| Période de fabrication : 1975-1999 | Fabricant : Teswell | |
| Domaines : Procédés industriels | Sous-domaines : Génie mécanique | |
| Organisme : IUT1-GMP | Ville : Saint-Martin d'Hères (Isère) | |
| Modèle : | Matériaux : Acier, Métal, Verre |
Description
L'appareil expérimental de résilience est constitué d'un marteau-pendule (appelé spécifiquement mouton-pendule) se rattachant par un axe à un bâti de forte masse (stabilité renforcée par ancrage dans un socle en béton). Le marteau comporte en son centre un couteau qui viendra frapper l'éprouvette statique positionnée sur le porte-éprouvette, situé à la base du bâti. Au niveau de l'axe de rotation du pendule est adjoint un cadran sous verre comportant plusieurs échelles graduées précisant directement l'énergie absorbée.

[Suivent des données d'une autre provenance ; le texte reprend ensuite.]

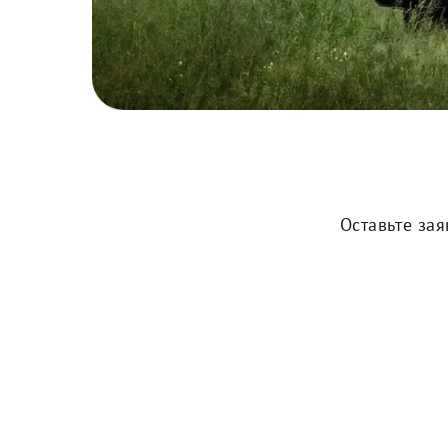
Оставьте за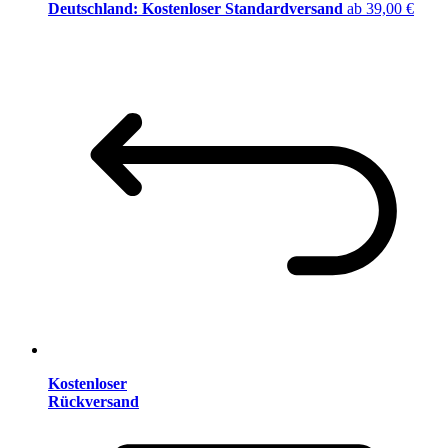
Deutschland: Kostenloser Standardversand
ab 39,00 €
Kostenloser
Rückversand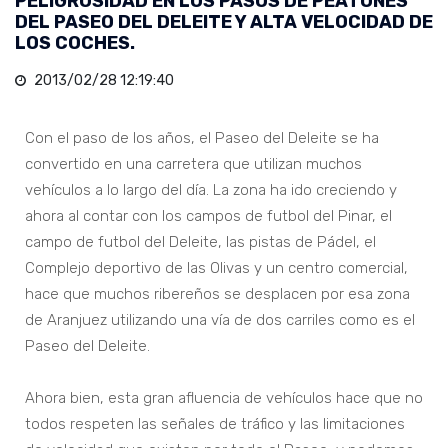
PELIGROSIDAD EN LOS PASOS DE PEATONES
DEL PASEO DEL DELEITE Y ALTA VELOCIDAD DE
LOS COCHES.
2013/02/28 12:19:40
Con el paso de los años, el Paseo del Deleite se ha
convertido en una carretera que utilizan muchos
vehículos a lo largo del día. La zona ha ido creciendo y
ahora al contar con los campos de futbol del Pinar, el
campo de futbol del Deleite, las pistas de Pádel, el
Complejo deportivo de las Olivas y un centro comercial,
hace que muchos ribereños se desplacen por esa zona
de Aranjuez utilizando una vía de dos carriles como es el
Paseo del Deleite.
Ahora bien, esta gran afluencia de vehículos hace que no
todos respeten las señales de tráfico y las limitaciones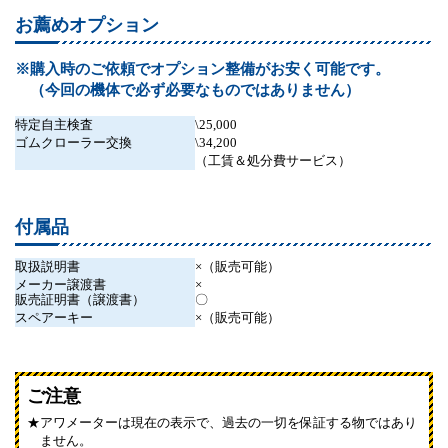
お薦めオプション
※購入時のご依頼でオプション整備がお安く可能です。
（今回の機体で必ず必要なものではありません）
特定自主検査
\25,000
ゴムクローラー交換
\34,200
（工賃＆処分費サービス）
付属品
取扱説明書
×（販売可能）
メーカー譲渡書
×
販売証明書（譲渡書）
〇
スペアーキー
×（販売可能）
ご注意
アワメーターは現在の表示で、過去の一切を保証する物ではあり
ません。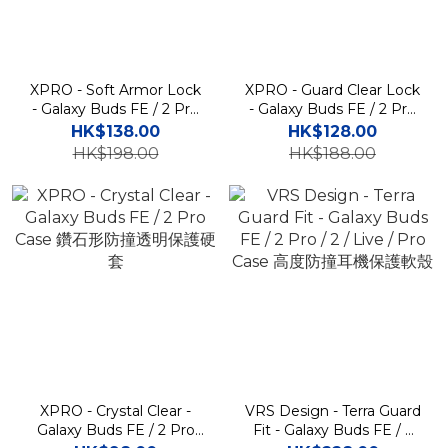
XPRO - Soft Armor Lock
XPRO - Guard Clear Lock
- Galaxy Buds FE / 2 Pro
- Galaxy Buds FE / 2 Pro
Case 防撞安全鎖保護軟套
Case 高度防撞透明保護軟
HK$138.00
HK$128.00
套
HK$198.00
HK$188.00
XPRO - Crystal Clear -
VRS Design - Terra Guard
Galaxy Buds FE / 2 Pro
Fit - Galaxy Buds FE / 2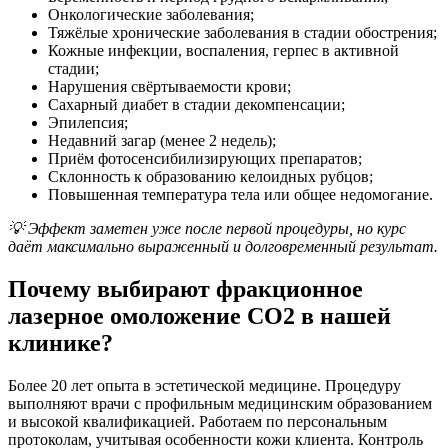
Онкологические заболевания;
Тяжёлые хронические заболевания в стадии обострения;
Кожные инфекции, воспаления, герпес в активной
стадии;
Нарушения свёртываемости крови;
Сахарный диабет в стадии декомпенсации;
Эпилепсия;
Недавний загар (менее 2 недель);
Приём фотосенсибилизирующих препаратов;
Склонность к образованию келоидных рубцов;
Повышенная температура тела или общее недомогание.
💡 Эффект заметен уже после первой процедуры, но курс
даёт максимально выраженный и долговременный результат.
Почему выбирают фракционное
лазерное омоложение CO2 в нашей
клинике?
Более 20 лет опыта в эстетической медицине. Процедуру
выполняют врачи с профильным медицинским образованием
и высокой квалификацией. Работаем по персональным
протоколам, учитывая особенности кожи клиента. Контроль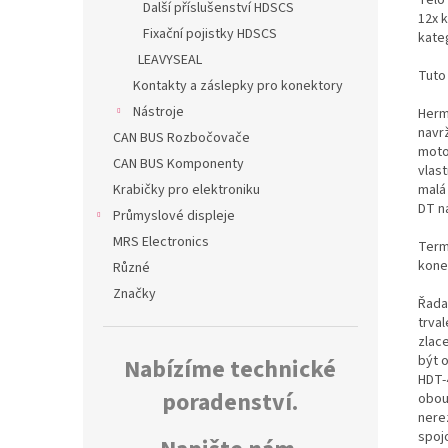
Další příslušenství HDSCS
12x k
Fixační pojistky HDSCS
kate
LEAVYSEAL
Tuto
Kontakty a záslepky pro konektory
Nástroje
Herm
navr
CAN BUS Rozbočovače
moto
CAN BUS Komponenty
vlas
malá
Krabičky pro elektroniku
DT n
Průmyslové displeje
MRS Electronics
Termo
kone
Různé
Značky
Řada
trva
zlac
být 
Nabízíme technické
HDT-
poradenství.
obou
nerez
spoj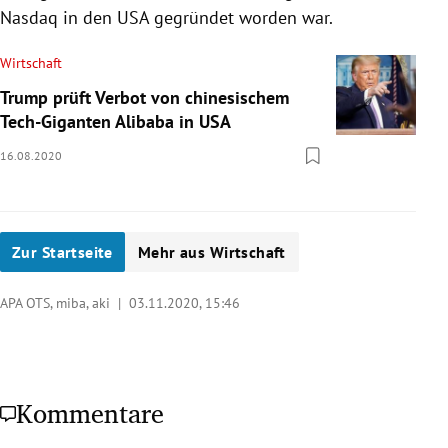
Nasdaq in den USA gegründet worden war.
Wirtschaft
Trump prüft Verbot von chinesischem
Tech-Giganten Alibaba in USA
16.08.2020
Zur Startseite
Mehr aus Wirtschaft
APA OTS, miba, aki |
03.11.2020, 15:46
Kommentare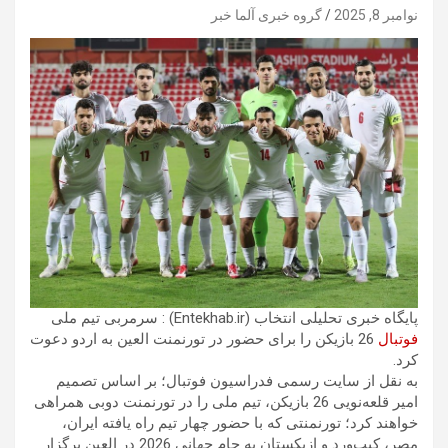
نوامبر 8, 2025
گروه خبری آلما خبر
پایگاه خبری تحلیلی انتخاب (Entekhab.ir) : سرمربی تیم ملی
فوتبال
26 بازیکن را برای حضور در تورنمنت العین به اردو دعوت
کرد.
به نقل از سایت رسمی فدراسیون فوتبال؛ بر اساس تصمیم
امیر قلعه‌نویی 26 بازیکن، تیم ملی را در تورنمنت دوبی همراهی
خواهند کرد؛ تورنمنتی که با حضور چهار تیم راه یافته ایران،
مصر، کیپ‌ورد و ازبکستان به جام جهانی 2026 در العین برگزار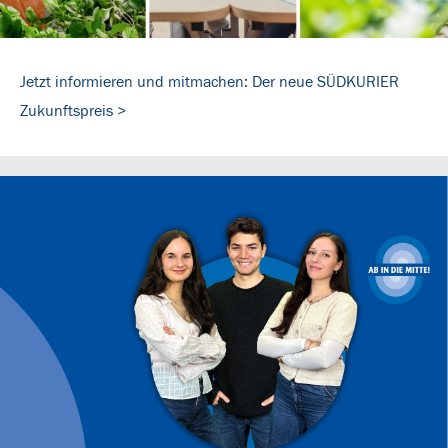
Jetzt informieren und mitmachen: Der neue SÜDKURIER
Zukunftspreis >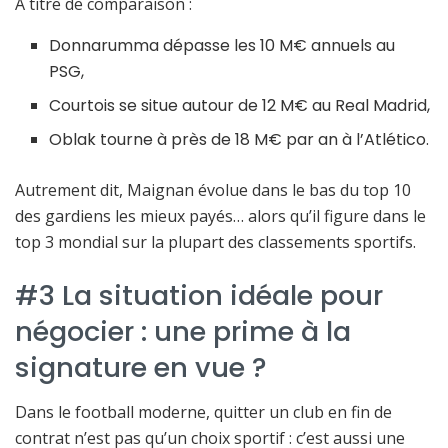
À titre de comparaison :
Donnarumma dépasse les 10 M€ annuels au
PSG,
Courtois se situe autour de 12 M€ au Real Madrid,
Oblak tourne à près de 18 M€ par an à l’Atlético.
Autrement dit, Maignan évolue dans le bas du top 10
des gardiens les mieux payés… alors qu’il figure dans le
top 3 mondial sur la plupart des classements sportifs.
#3 La situation idéale pour
négocier : une prime à la
signature en vue ?
Dans le football moderne, quitter un club en fin de
contrat n’est pas qu’un choix sportif : c’est aussi une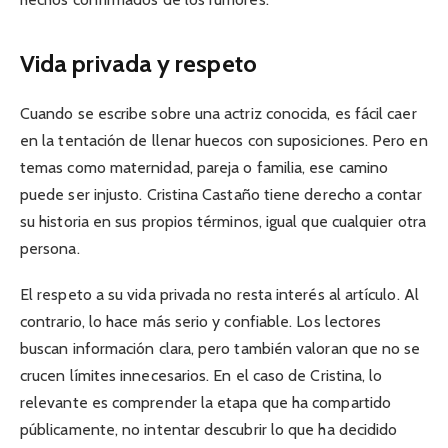
Vida privada y respeto
Cuando se escribe sobre una actriz conocida, es fácil caer
en la tentación de llenar huecos con suposiciones. Pero en
temas como maternidad, pareja o familia, ese camino
puede ser injusto. Cristina Castaño tiene derecho a contar
su historia en sus propios términos, igual que cualquier otra
persona.
El respeto a su vida privada no resta interés al artículo. Al
contrario, lo hace más serio y confiable. Los lectores
buscan información clara, pero también valoran que no se
crucen límites innecesarios. En el caso de Cristina, lo
relevante es comprender la etapa que ha compartido
públicamente, no intentar descubrir lo que ha decidido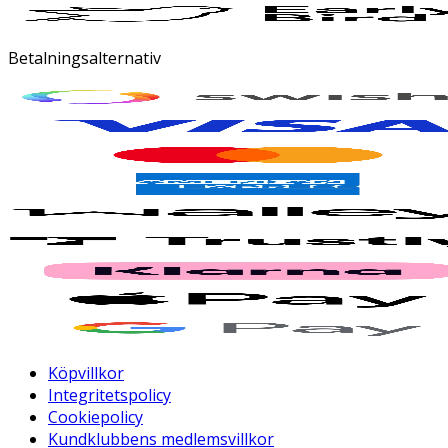
Betalningsalternativ
Köpvillkor
Integritetspolicy
Cookiepolicy
Kundklubbens medlemsvillkor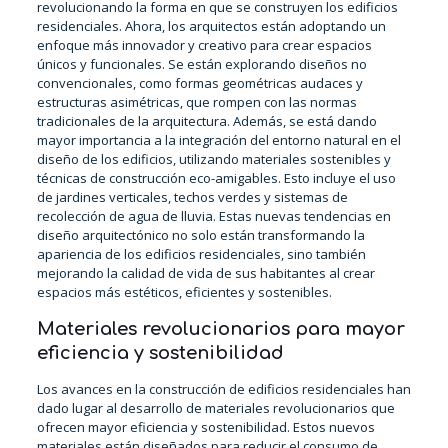
revolucionando la forma en que se construyen los edificios
residenciales. Ahora, los arquitectos están adoptando un
enfoque más innovador y creativo para crear espacios
únicos y funcionales. Se están explorando diseños no
convencionales, como formas geométricas audaces y
estructuras asimétricas, que rompen con las normas
tradicionales de la arquitectura. Además, se está dando
mayor importancia a la integración del entorno natural en el
diseño de los edificios, utilizando materiales sostenibles y
técnicas de construcción eco-amigables. Esto incluye el uso
de jardines verticales, techos verdes y sistemas de
recolección de agua de lluvia. Estas nuevas tendencias en
diseño arquitectónico no solo están transformando la
apariencia de los edificios residenciales, sino también
mejorando la calidad de vida de sus habitantes al crear
espacios más estéticos, eficientes y sostenibles.
Materiales revolucionarios para mayor
eficiencia y sostenibilidad
Los avances en la construcción de edificios residenciales han
dado lugar al desarrollo de materiales revolucionarios que
ofrecen mayor eficiencia y sostenibilidad. Estos nuevos
materiales están diseñados para reducir el consumo de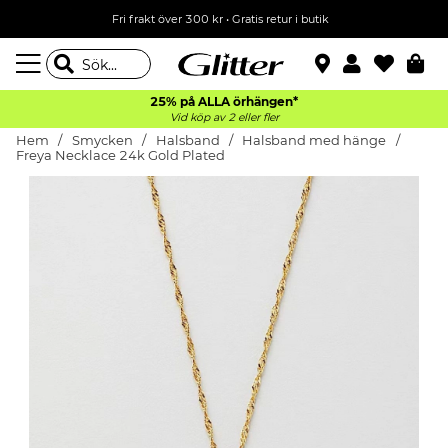
Fri frakt över 300 kr
•
Gratis retur i butik
25% på ALLA
örhängen*
Vid köp av 2 eller fler
Hem
Smycken
Halsband
Halsband med hänge
Freya Necklace 24k Gold Plated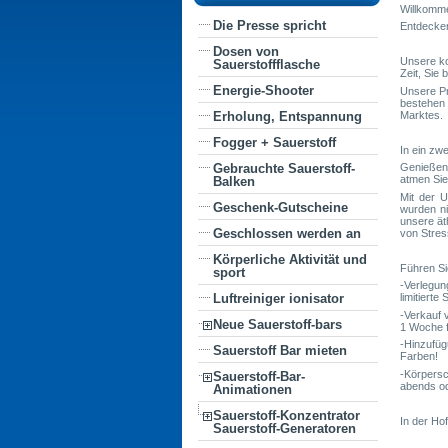
Willkomme
Die Presse spricht
Entdecken
Dosen von
Unsere ko
Sauerstoffflasche
Zeit, Sie
Energie-Shooter
Unsere Pr
bestehen 
Marktes.
Erholung, Entspannung
Fogger + Sauerstoff
In ein zw
Genießen 
Gebrauchte Sauerstoff-
atmen Sie
Balken
Mit der U
Geschenk-Gutscheine
wurden ni
unsere ät
Geschlossen werden an
von Stres
Körperliche Aktivität und
Führen Si
sport
-Verlegun
limitiert
Luftreiniger ionisator
-Verkauf 
Neue Sauerstoff-bars
1 Woche f
-Hinzufü
Sauerstoff Bar mieten
Farben!
-Körpersc
Sauerstoff-Bar-
abends od
Animationen
Sauerstoff-Konzentrator
In der Hof
Sauerstoff-Generatoren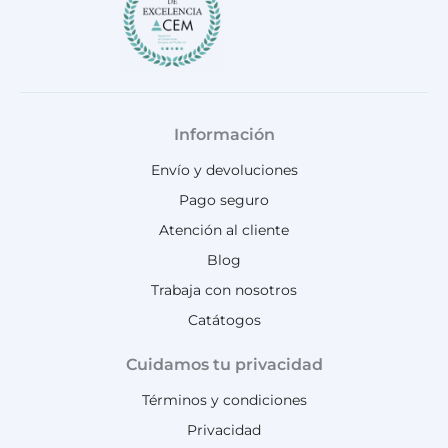
Información
Envío y devoluciones
Pago seguro
Atención al cliente
Blog
Trabaja con nosotros
Catátogos
Cuidamos tu privacidad
Términos y condiciones
Privacidad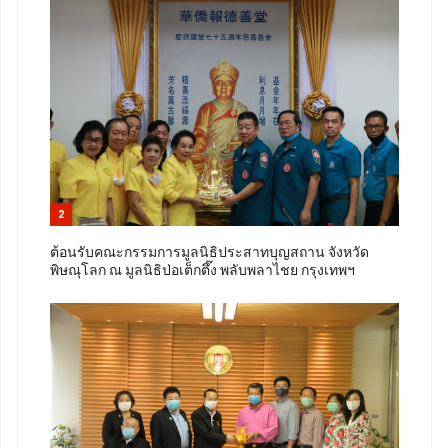
2
ต้อนรับคณะกรรมการมูลนิธิประสาทบุญสถาน จังหวัด
พิษณุโลก ณ มูลนิธิป่อเต็กตึ๊ง พลับพลาไชย กรุงเทพฯ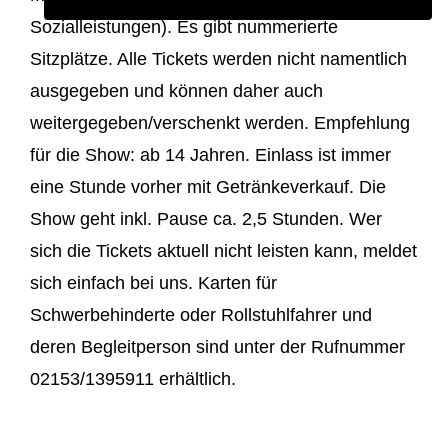
Sozialleistungen). Es gibt nummerierte
Sitzplätze. Alle Tickets werden nicht namentlich
ausgegeben und können daher auch
weitergegeben/verschenkt werden. Empfehlung
für die Show: ab 14 Jahren. Einlass ist immer
eine Stunde vorher mit Getränkeverkauf. Die
Show geht inkl. Pause ca. 2,5 Stunden. Wer
sich die Tickets aktuell nicht leisten kann, meldet
sich einfach bei uns. Karten für
Schwerbehinderte oder Rollstuhlfahrer und
deren Begleitperson sind unter der Rufnummer
02153/1395911 erhältlich.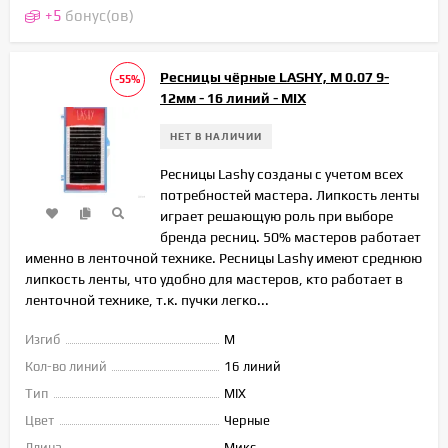
+
5
бонус(ов)
Ресницы чёрные LASHY, M 0.07 9-
-55%
12мм - 16 линий - MIX
НЕТ В НАЛИЧИИ
Ресницы Lashy созданы с учетом всех
потребностей мастера. Липкость ленты
играет решающую роль при выборе
бренда ресниц. 50% мастеров работает
именно в ленточной технике. Ресницы Lashy имеют среднюю
липкость ленты, что удобно для мастеров, кто работает в
ленточной технике, т.к. пучки легко...
Изгиб
M
Кол-во линий
16 линий
Тип
MIX
Цвет
Черные
Длина
Микс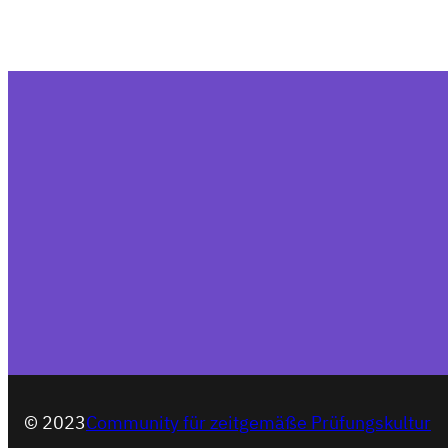
© 2023
Community für zeitgemäße Prüfungskultur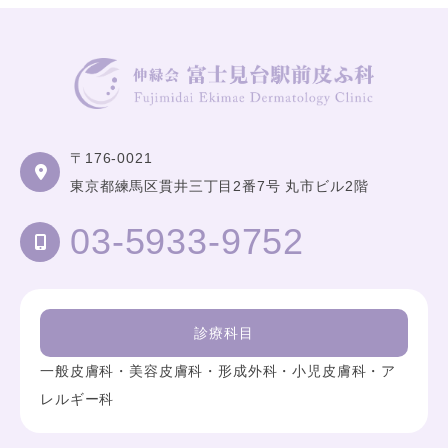
〒176-0021
東京都練馬区貫井三丁目2番7号 丸市ビル2階
03-5933-9752
診療科目
一般皮膚科・美容皮膚科・形成外科・小児皮膚科・ア
レルギー科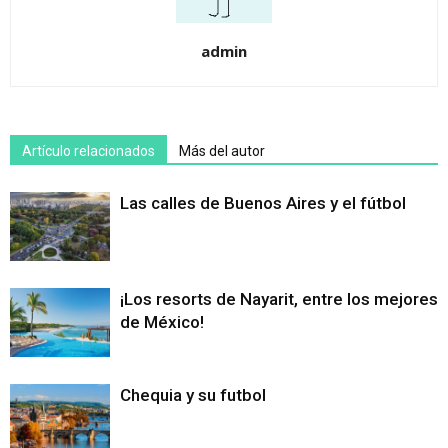
admin
Artículo relacionados
Más del autor
Las calles de Buenos Aires y el fútbol
¡Los resorts de Nayarit, entre los mejores
de México!
Chequia y su futbol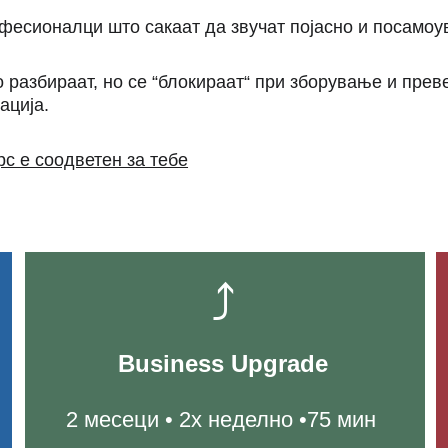
фесионалци што сакаат да звучат појасно и посамоу
 разбираат, но се “блокираат“ при зборување и преве
ација.
рс е соодветен за тебе
⤴
Business Upgrade
2 месеци • 2x неделно •75 мин 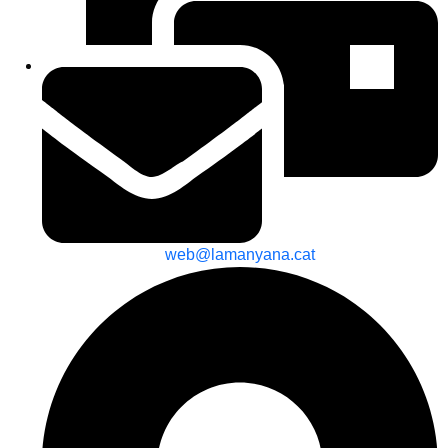
web@lamanyana.cat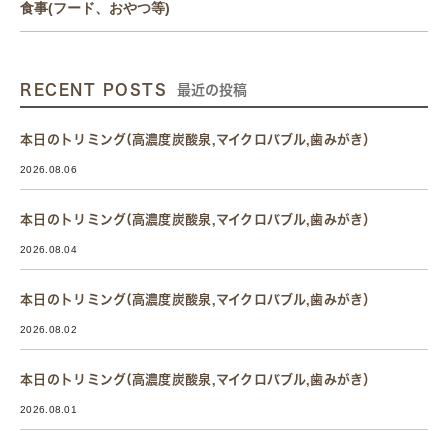
食事(フード、おやつ等)
RECENT POSTS
最近の投稿
本日のトリミング(高濃度炭酸泉,マイクロバブル,歯みがき）
2026.08.06
本日のトリミング(高濃度炭酸泉,マイクロバブル,歯みがき）
2026.08.04
本日のトリミング(高濃度炭酸泉,マイクロバブル,歯みがき）
2026.08.02
本日のトリミング(高濃度炭酸泉,マイクロバブル,歯みがき）
2026.08.01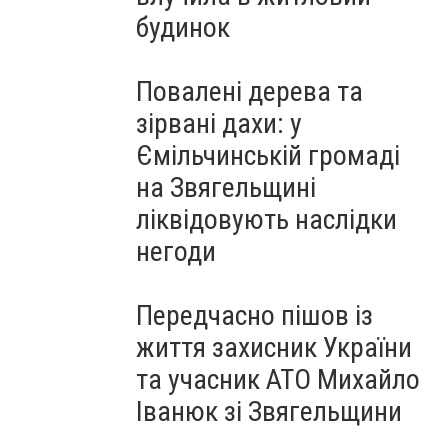
будинок
Повалені дерева та
зірвані дахи: у
Ємільчинській громаді
на Звягельщині
ліквідовують наслідки
негоди
Передчасно пішов із
життя захисник України
та учасник АТО Михайло
Іванюк зі Звягельщини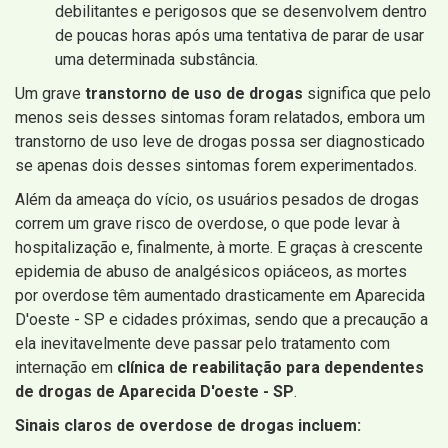
debilitantes e perigosos que se desenvolvem dentro
de poucas horas após uma tentativa de parar de usar
uma determinada substância.
Um grave
transtorno de uso de drogas
significa que pelo
menos seis desses sintomas foram relatados, embora um
transtorno de uso leve de drogas possa ser diagnosticado
se apenas dois desses sintomas forem experimentados.
Além da ameaça do vício, os usuários pesados ​​de drogas
correm um grave risco de overdose, o que pode levar à
hospitalização e, finalmente, à morte. E graças à crescente
epidemia de abuso de analgésicos opiáceos, as mortes
por overdose têm aumentado drasticamente em Aparecida
D'oeste - SP e cidades próximas, sendo que a precaução a
ela inevitavelmente deve passar pelo tratamento com
internação em
clínica de reabilitação para dependentes
de drogas de Aparecida D'oeste - SP
.
Sinais claros de overdose de drogas incluem: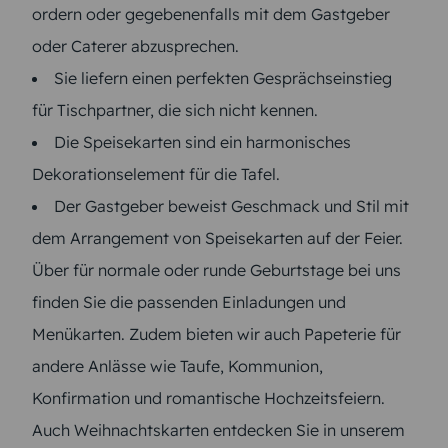
ordern oder gegebenenfalls mit dem Gastgeber
oder Caterer abzusprechen.
Sie liefern einen perfekten Gesprächseinstieg
für Tischpartner, die sich nicht kennen.
Die Speisekarten sind ein harmonisches
Dekorationselement für die Tafel.
Der Gastgeber beweist Geschmack und Stil mit
dem Arrangement von Speisekarten auf der Feier.
Über für normale oder runde Geburtstage bei uns
finden Sie die passenden Einladungen und
Menükarten. Zudem bieten wir auch Papeterie für
andere Anlässe wie Taufe, Kommunion,
Konfirmation und romantische Hochzeitsfeiern.
Auch Weihnachtskarten entdecken Sie in unserem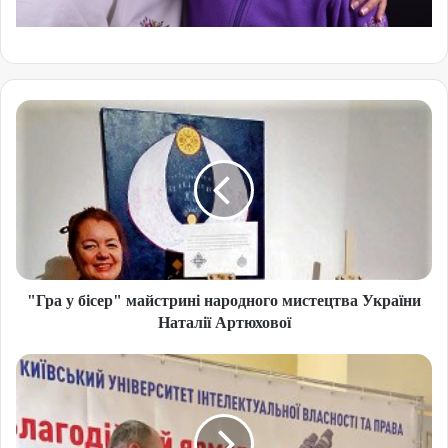
"Гра у бісер" майстрині народного мистецтва України
Наталії Артюхової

L'énergie de rupture est la grandeur la plus représentative de la propagation brutale des fissures, seul paramètre capable de déterminer la résistance aux chocs d'un matériau. Cette mesure définie donc sa fragilité ou sa ténacité (ou résilience). Ce mouton-pendule possède une capacité égale à 5daJ. Les éprouvettes normalisées peuvent être entaillées en leur milieu d'une gorge en V ou d'une gorge en U.
Utilisation
Principe de l'essai : le marteau est relevé à un angle déterminé. Pendant sa chute, il acquiert une énergie dont une partie permet la rupture de l'éprouvette à leur point de rencontre. Après rupture, le marteau remonte d'un certain angle. La résilience est directement liée à l'absorption d'énergie nécessaire pour rompre l'éprouvette, calculée par la différence entre l'angle (Ep initiale) de départ et l'angle de remontée (Ep finale).